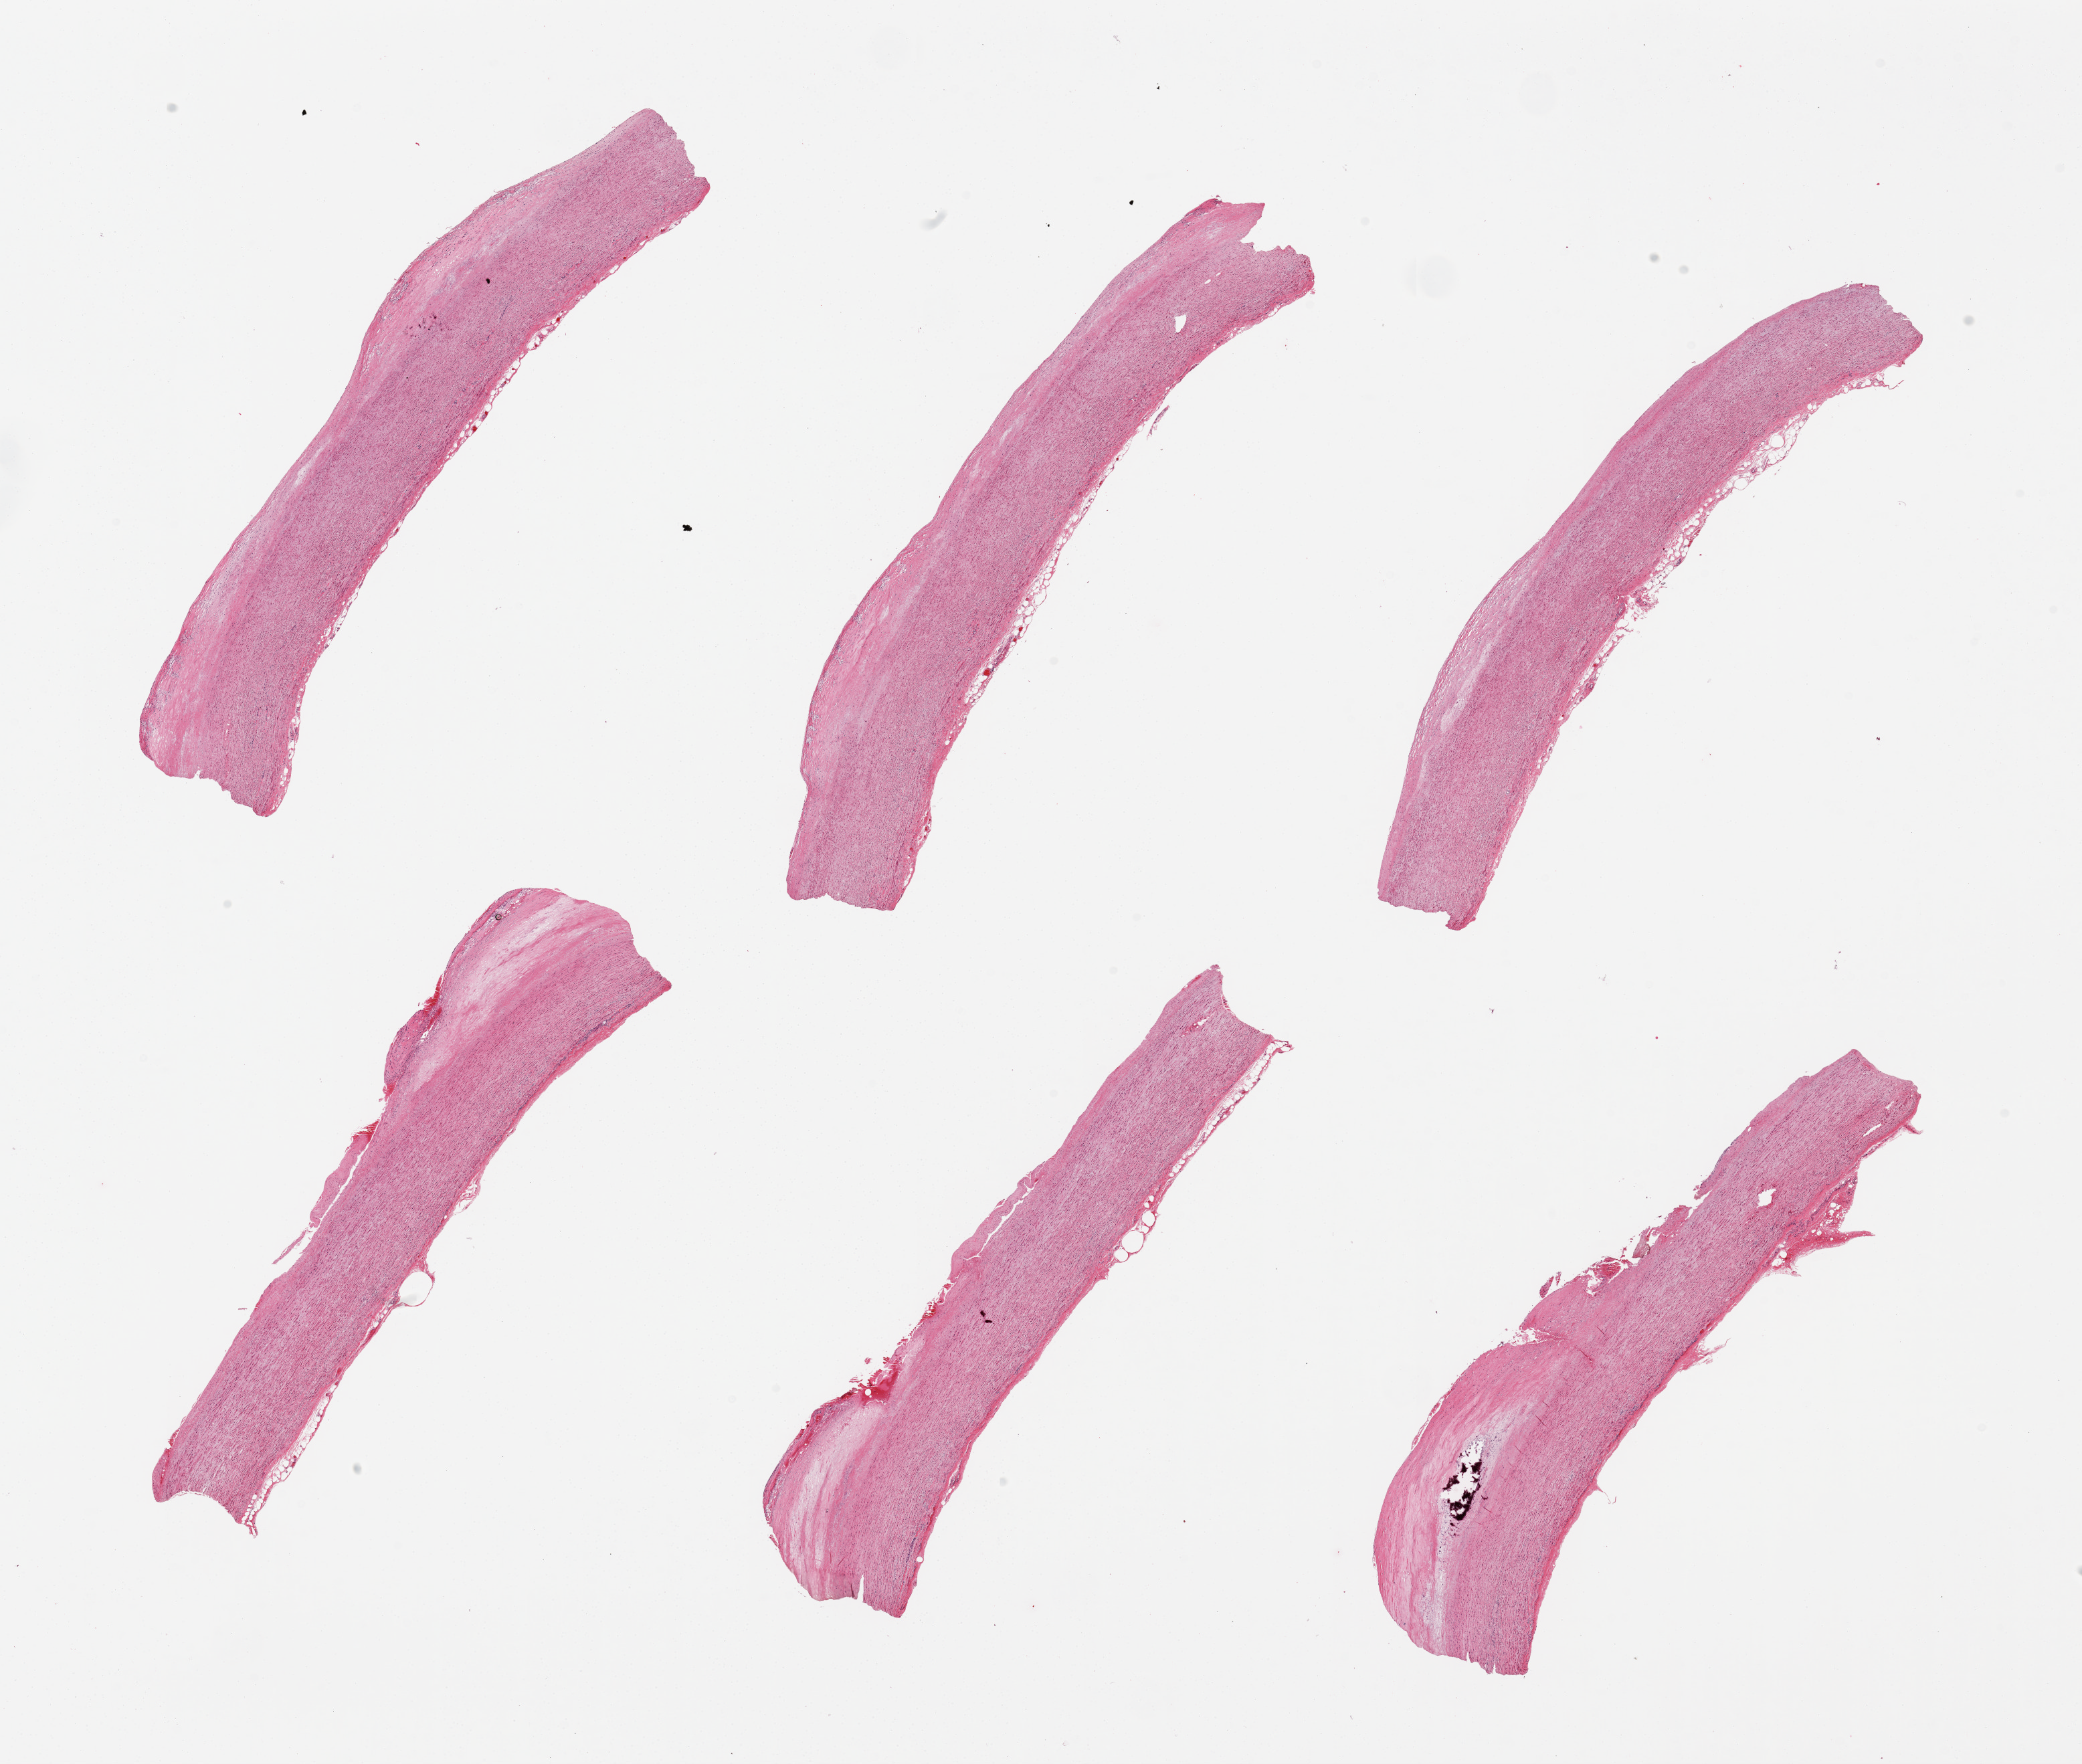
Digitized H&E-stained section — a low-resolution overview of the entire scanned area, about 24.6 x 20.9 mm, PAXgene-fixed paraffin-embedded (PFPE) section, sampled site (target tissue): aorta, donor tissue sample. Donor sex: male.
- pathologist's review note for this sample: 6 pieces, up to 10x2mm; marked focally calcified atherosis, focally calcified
::::::::
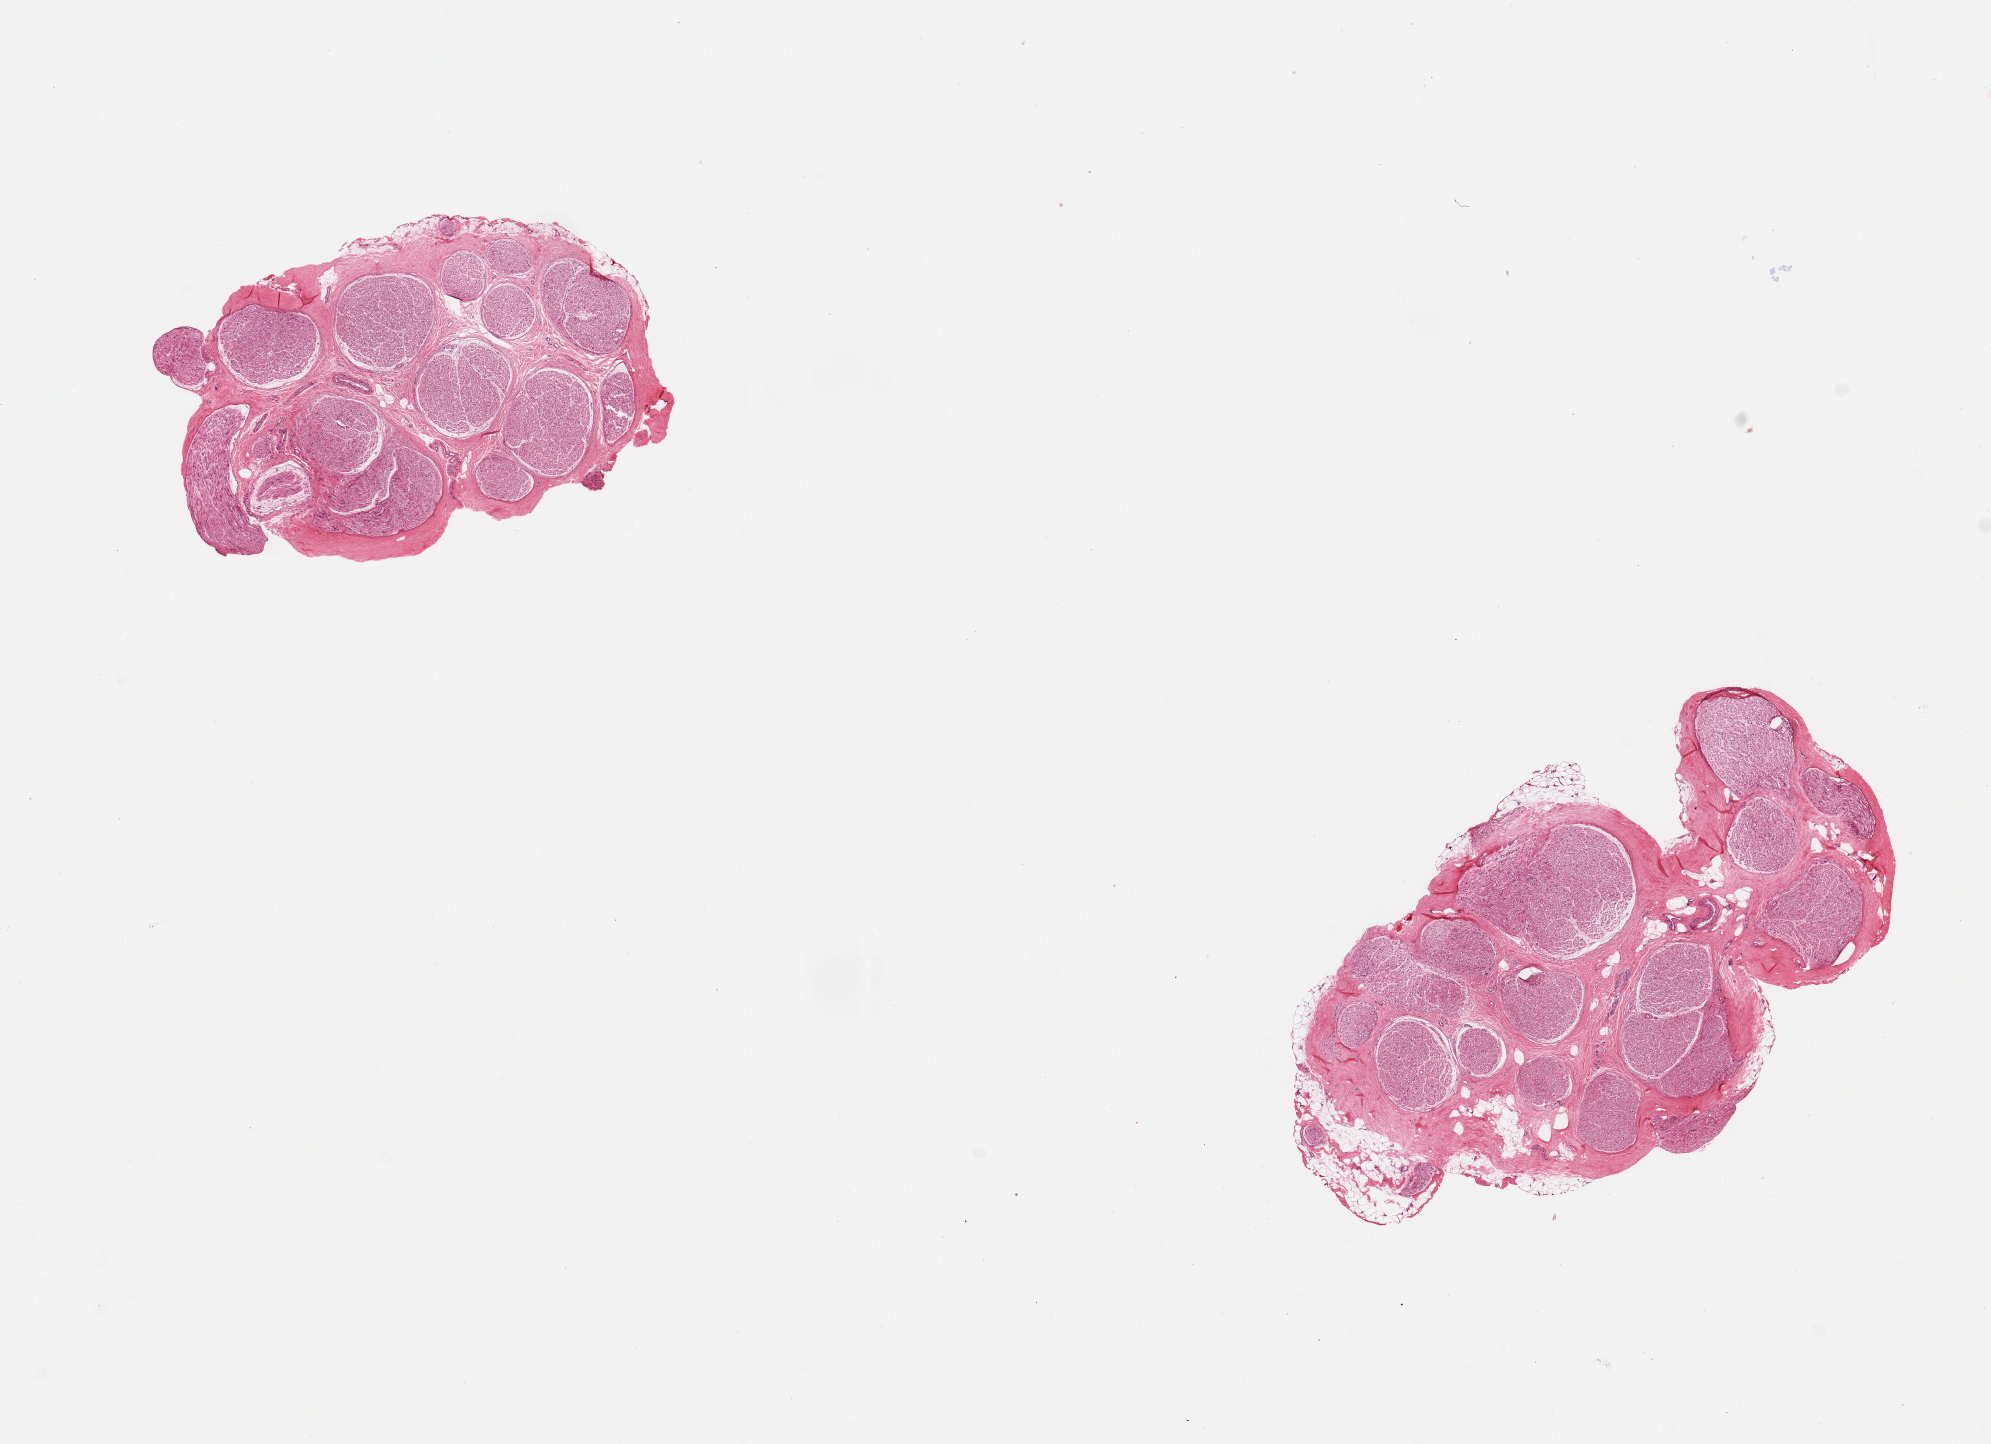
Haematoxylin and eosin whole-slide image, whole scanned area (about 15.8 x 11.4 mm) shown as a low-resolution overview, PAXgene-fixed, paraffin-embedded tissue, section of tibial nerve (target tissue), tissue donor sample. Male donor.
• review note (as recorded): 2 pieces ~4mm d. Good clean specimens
::::::::
--- ACTIVITY ---
For the word "pieces", count the lines of the data that contain it and report only the total.

--- RESULT OF THE TASK ---
2